Ha cogido uno de los billetes de la mesa. Lleva a Frank hasta la ventana, siempre con una mano sobre el hombro, y sujeta el billete de forma que lo vea al trasluz.

—¡Acércate! No tengas miedo. No hay que tener miedo.

¿Por qué aquellas palabras parecen más amenazadoras que el ruido de los golpes que oyó el primer día en el despacho de aquel señor mayor?

—Míralo bien. En el ángulo de la izquierda. Unos agujeritos muy pequeños. Seis agujeritos. Los ves, supongo. Y los agujeritos forman un dibujo. Y hay agujeritos como éstos en todos los billetes que tenías, y en todos los que has gastado.
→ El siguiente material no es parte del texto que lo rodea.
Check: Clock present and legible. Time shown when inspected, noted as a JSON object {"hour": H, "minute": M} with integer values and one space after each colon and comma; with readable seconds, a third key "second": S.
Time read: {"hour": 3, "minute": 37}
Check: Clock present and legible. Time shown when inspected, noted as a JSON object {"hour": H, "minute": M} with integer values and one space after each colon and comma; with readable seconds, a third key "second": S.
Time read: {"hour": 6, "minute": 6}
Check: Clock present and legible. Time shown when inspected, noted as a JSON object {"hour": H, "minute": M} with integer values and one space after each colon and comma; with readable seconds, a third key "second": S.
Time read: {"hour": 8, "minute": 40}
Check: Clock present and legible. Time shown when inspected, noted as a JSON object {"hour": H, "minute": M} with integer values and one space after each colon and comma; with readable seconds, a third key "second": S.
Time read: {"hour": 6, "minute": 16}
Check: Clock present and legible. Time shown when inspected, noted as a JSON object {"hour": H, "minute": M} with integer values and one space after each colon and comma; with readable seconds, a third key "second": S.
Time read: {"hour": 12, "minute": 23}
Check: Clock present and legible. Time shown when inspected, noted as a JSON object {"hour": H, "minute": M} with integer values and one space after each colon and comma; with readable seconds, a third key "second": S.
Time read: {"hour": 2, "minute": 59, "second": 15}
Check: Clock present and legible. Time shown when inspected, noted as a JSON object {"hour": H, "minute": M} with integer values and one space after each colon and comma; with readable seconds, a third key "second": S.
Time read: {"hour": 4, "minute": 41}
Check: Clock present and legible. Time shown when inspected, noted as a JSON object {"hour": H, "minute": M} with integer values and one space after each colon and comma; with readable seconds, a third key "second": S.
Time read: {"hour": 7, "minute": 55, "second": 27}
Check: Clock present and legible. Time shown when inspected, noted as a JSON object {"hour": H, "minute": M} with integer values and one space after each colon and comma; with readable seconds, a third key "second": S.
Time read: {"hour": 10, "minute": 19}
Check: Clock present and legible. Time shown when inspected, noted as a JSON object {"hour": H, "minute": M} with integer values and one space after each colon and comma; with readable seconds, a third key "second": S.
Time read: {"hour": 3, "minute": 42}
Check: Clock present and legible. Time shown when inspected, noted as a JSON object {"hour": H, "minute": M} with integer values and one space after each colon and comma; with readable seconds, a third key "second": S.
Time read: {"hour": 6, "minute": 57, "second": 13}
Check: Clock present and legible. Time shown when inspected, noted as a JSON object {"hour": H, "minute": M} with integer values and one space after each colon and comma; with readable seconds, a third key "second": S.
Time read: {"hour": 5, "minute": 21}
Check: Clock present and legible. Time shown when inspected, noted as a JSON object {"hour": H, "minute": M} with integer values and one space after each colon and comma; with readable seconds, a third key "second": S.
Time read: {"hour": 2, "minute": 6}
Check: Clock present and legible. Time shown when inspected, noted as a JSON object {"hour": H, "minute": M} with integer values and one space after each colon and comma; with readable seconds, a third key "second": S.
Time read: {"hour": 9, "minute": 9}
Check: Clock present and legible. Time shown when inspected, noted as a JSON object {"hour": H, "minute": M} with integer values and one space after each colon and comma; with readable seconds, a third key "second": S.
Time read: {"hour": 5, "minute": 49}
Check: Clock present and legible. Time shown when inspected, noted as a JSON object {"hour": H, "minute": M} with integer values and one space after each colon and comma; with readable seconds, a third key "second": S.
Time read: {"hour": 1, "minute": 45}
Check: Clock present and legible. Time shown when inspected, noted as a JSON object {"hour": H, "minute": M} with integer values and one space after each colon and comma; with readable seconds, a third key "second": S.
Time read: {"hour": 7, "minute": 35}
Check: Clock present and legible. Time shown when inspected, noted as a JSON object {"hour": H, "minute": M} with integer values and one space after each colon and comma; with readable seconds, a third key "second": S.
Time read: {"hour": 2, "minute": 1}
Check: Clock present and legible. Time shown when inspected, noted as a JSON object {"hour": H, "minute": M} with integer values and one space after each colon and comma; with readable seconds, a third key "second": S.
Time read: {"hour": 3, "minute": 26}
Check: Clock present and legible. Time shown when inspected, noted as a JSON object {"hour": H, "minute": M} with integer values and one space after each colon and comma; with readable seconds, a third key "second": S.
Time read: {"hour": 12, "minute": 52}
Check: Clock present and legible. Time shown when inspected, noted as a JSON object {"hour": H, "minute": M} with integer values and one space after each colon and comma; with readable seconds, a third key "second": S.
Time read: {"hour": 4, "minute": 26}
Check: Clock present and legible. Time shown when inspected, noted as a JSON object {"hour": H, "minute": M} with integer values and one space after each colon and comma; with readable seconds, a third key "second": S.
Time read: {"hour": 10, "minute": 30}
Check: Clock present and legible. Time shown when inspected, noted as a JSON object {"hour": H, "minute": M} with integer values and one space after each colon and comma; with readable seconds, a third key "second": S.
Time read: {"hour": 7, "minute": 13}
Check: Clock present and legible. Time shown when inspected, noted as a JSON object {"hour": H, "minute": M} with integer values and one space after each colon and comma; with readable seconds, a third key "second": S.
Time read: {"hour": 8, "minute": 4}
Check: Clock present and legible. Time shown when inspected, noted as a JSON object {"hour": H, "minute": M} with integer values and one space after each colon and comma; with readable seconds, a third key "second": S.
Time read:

Se ha quedado sin voz, sin poder pensar. Es como si un foso se abriese ante él en el lugar más imprevisto, como si la pared dejara de existir en torno a la ventana, dejando a los dos hombres al borde del vacío de la calle.

—No sé nada.

—No sabes nada, ¿verdad?

—No.

—Y tampoco sabes lo que significan esos agujeritos, claro. No lo sabes.

—No.

Es la verdad. Nunca ha oído hablar de eso. Tiene la impresión de que bastaría conocer el significado de lo que el oficial llama los agujeritos para que le pudieran acusar de algo mucho peor que cualquier crimen. Quiere que le miren a los ojos, que lean en ellos su buena fe, su absoluta sinceridad.

—Le juro que no sé nada.

—Pero yo sí que lo sé.

—¿Qué quiere decir?

—Yo lo sé. Y por eso necesito saber de dónde has sacado los billetes.

—Ya le he dicho…

—¡No me sirve!

—Le aseguro…

—Estos billetes fueron robados.

—No por mí.

—¡No!

¿Cómo podía ser tan tajante? Entonces dice silabeando:

—Fueron robados aquí.

Y al ver que Frank mira aterrorizado a su alrededor, corrige:

—Fueron robados aquí, en esta casa.

Frank tiene miedo de desmayarse. A partir de entonces comprenderá la expresión «sudor frío». Comprende otras cosas. Cree comprenderlo todo.

Los agujeritos de los billetes los hicieron los ocupantes. ¿En qué billetes? ¿De qué depósito?

Nadie lo sabe, nadie lo ha sospechado jamás, y es aterrador conocer un secreto así.

No es a él a quien acusan, demonios. Ni tampoco a Kromer. Saben perfectamente que no son más que pequeños traficantes, y que personas como ellos no tienen acceso a ciertas cajas fuertes.

¿Acaso sospechan ya del general? ¿Habrán detenido a Kromer? ¿Le habrán interrogado? ¿Habrá hablado?

Frank había trabajado en el vacío durante dieciocho días y medio. Todo era falso, estúpido. Se preocupaba por gente sin importancia, por gente como él, como si la suerte fuera a servirse de semejantes instrumentos.

La suerte había elegido un billete de banco, sin duda uno de los que él había gastado, tal vez en el bar de Timo, o en la sastrería donde se compró el abrigo de piel de camello. O uno de los billetes que dio a Kropetzki para que operaran de los ojos a su hermana.

—Tenemos que saberlo, ¿verdad? —dijo el oficial sentándose de nuevo.

Y empuja otra vez hacia Frank el paquete de cigarrillos.

—Claro que sí, Friedmaier. ¡A eso se reduce todo!